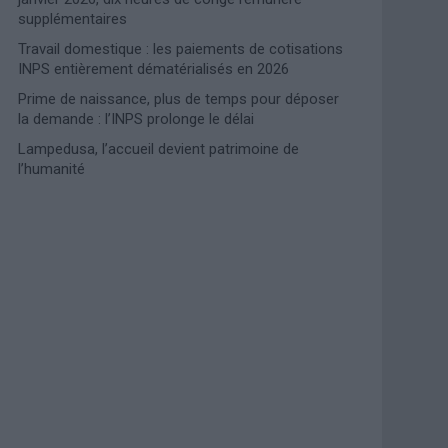
supplémentaires
Travail domestique : les paiements de cotisations
INPS entièrement dématérialisés en 2026
Prime de naissance, plus de temps pour déposer
la demande : l’INPS prolonge le délai
Lampedusa, l’accueil devient patrimoine de
l’humanité
Photoshoot Paris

■ DIRECTIONS FOR THIS TASK
Give back, word for word, the lines from the one with "Travail domestique : les" through the last line of the entries, both included, and no other line.

■ SOLUTION TO THE EXERCISE
Travail domestique : les paiements de cotisations
INPS entièrement dématérialisés en 2026
Prime de naissance, plus de temps pour déposer
la demande : l’INPS prolonge le délai
Lampedusa, l’accueil devient patrimoine de
l’humanité
Photoshoot Paris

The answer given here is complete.